Exercise brief » Search the data below for the string "ikke" and copy all lines where it shows up.

#### Dataset excerpts ####

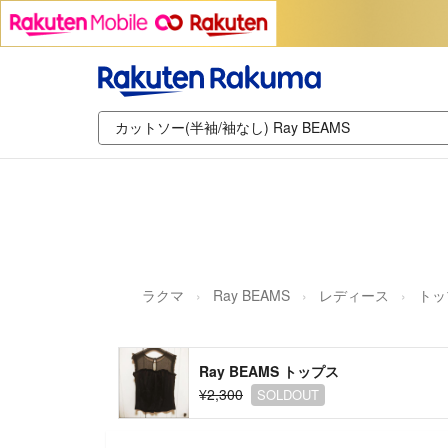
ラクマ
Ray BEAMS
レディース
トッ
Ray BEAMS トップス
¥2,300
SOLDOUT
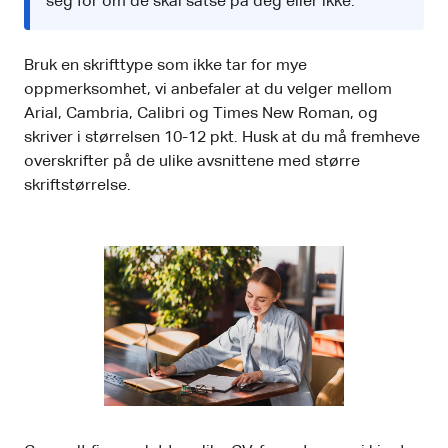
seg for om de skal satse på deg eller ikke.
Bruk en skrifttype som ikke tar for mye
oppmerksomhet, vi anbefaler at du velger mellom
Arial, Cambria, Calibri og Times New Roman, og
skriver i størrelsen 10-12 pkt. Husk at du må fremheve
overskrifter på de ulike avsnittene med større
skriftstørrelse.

####

Task answer »
seg for om de skal satse på deg eller ikke.
Bruk en skrifttype som ikke tar for mye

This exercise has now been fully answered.